1 Timothy 6:17-19, Instruct those who are rich in this present world not to be conceited or to set their hope on the uncertainty of riches, but on God, who richly supplies us with all things to enjoy. Instruct them to do good, to be rich in good works, to be generous and ready to share, storing up for themselves the treasure of a good foundation for the future, so that they may take hold of that which is truly life.
Ecclesiastes 5:10, Whoever loves money never has enough; whoever loves wealth is never satisfied with their income.
- Notice, Solomon wrote of the one who loves money, to loves wealth. Contrary to what some may believe, it is not money that is dangerous, but, the love of money.
Hebrews 13:5, Make sure that your character is free from the love of money, being content with what you have…
1 Timothy 6:6-10, But godliness with contentment is great gain. For we brought nothing into the world, and we can take nothing out of it. But if we have food and clothing, we will be content with that. Those who want to get rich fall into temptation and a trap and into many foolish and harmful desires that plunge people into ruin and destruction. For the love of money is a root of all kinds of evil. Some people, eager for money, have wandered from the faith and pierced themselves with many griefs. (NIV)
- Paul is speaking of their account. And there are many accounts we have in our lives. Many accounts that we want to fill up, to make sure they are sufficiently supplied. Paul is pointing to heavenly accounts. Not just treasures here on earth, but treasures in heaven.

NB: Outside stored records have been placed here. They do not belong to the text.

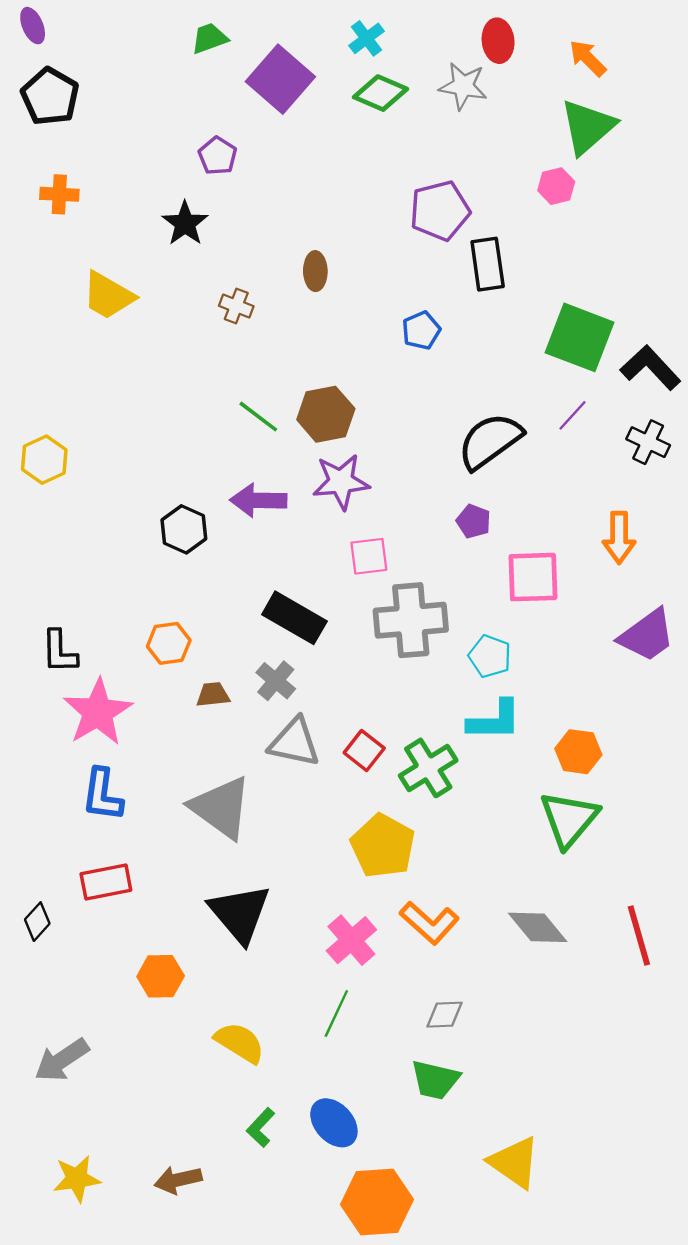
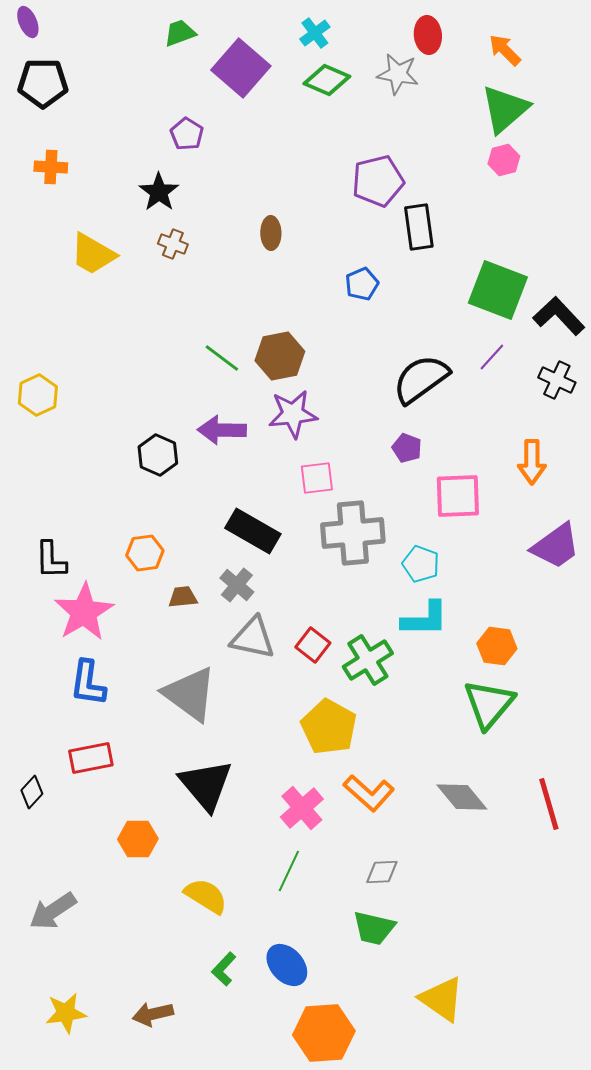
black pentagon: (50, 97) -> (43, 83), turned -30
pink hexagon: (556, 186) -> (504, 160), moved
brown cross: (236, 306) -> (173, 244), moved

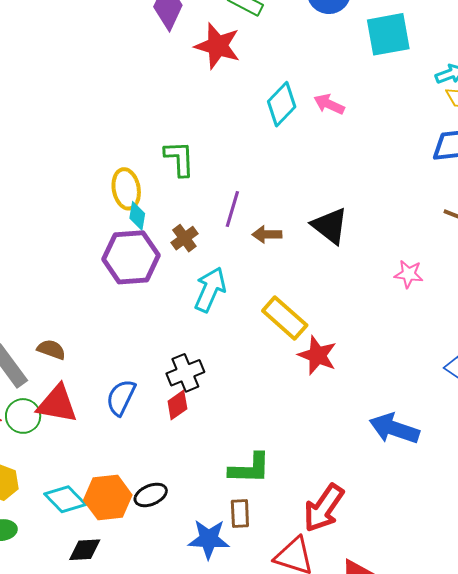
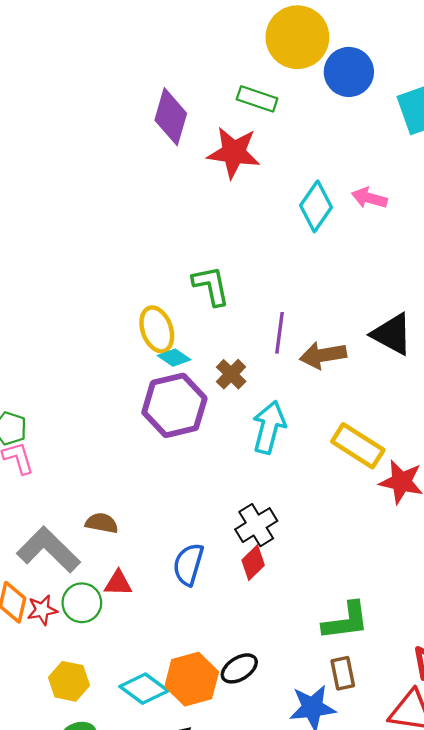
cyan diamond: (137, 216) -> (174, 358), turned -56
brown arrow: (267, 234) -> (323, 355), size x1.4
red triangle: (57, 404) -> (118, 583), size x0.6

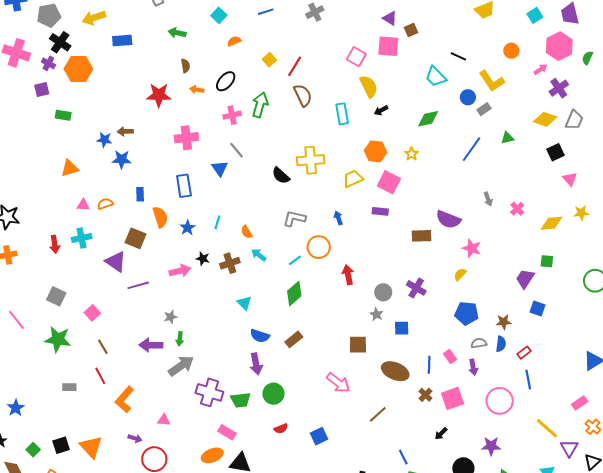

2 Corinthians 9:6-8, Now I say this: the one who sows sparingly will also reap sparingly, and the one who sows generously will also reap generously. Each one must do just as he has decided in his heart, not reluctantly or under compulsion, for God loves a cheerful giver. And God is able to make all grace overflow to you, so that, always having all sufficiency in everything, you may have an abundance for every good deed…
1 Corinthians 16:2, Now about the collection for the Lord’s people: Do what I told the Galatian churches to do. On the first day of every week, each one of you should set aside a sum of money in keeping with your income, saving it up, so that when I come no collections will have to be made.
- In verse 18, Paul calls their gift a “fragrant aroma, an acceptable sacrifice, that which is pleasing to God.”
- He points to their financial gift as that which is pleasing to the Lord, an act of worship and sacrifice.
- It was sacrificial on their part, but pleasing and worshipful to the Lord. It was also noted and would be remembered by the Lord, in their kingdom account.
Illus. Luke 16:1-9; kingdom investors.
- Plan Around His Provision for Now and Forever
Philippians 4:19-23, And my God will supply all your needs according to His riches in glory in Christ Jesus. Now to our God and Father be the glory forever and ever. Amen. Greet every saint in Christ Jesus. The brothers who are with me greet you. All the saints greet you, especially those of Caesar’s household. The grace of the Lord Jesus Christ be with your spirit.
- It is in verse 19 that Paul gives a promise, it is centered on God supplying the needs of the people, on God’s provision for them.
- This is cross categorical, Paul wrote, all your needs.
- He points to the riches in glory in Christ, and the fact that His glory, His love, His provision endures forever and ever.
Psalm 37:3-5, Trust in the Lord and do good; live in the land and cultivate faithfulness. Delight yourself in the Lord; and He will give you the desires of your heart. Commit your way to the Lord, trust also in Him, and He will do it.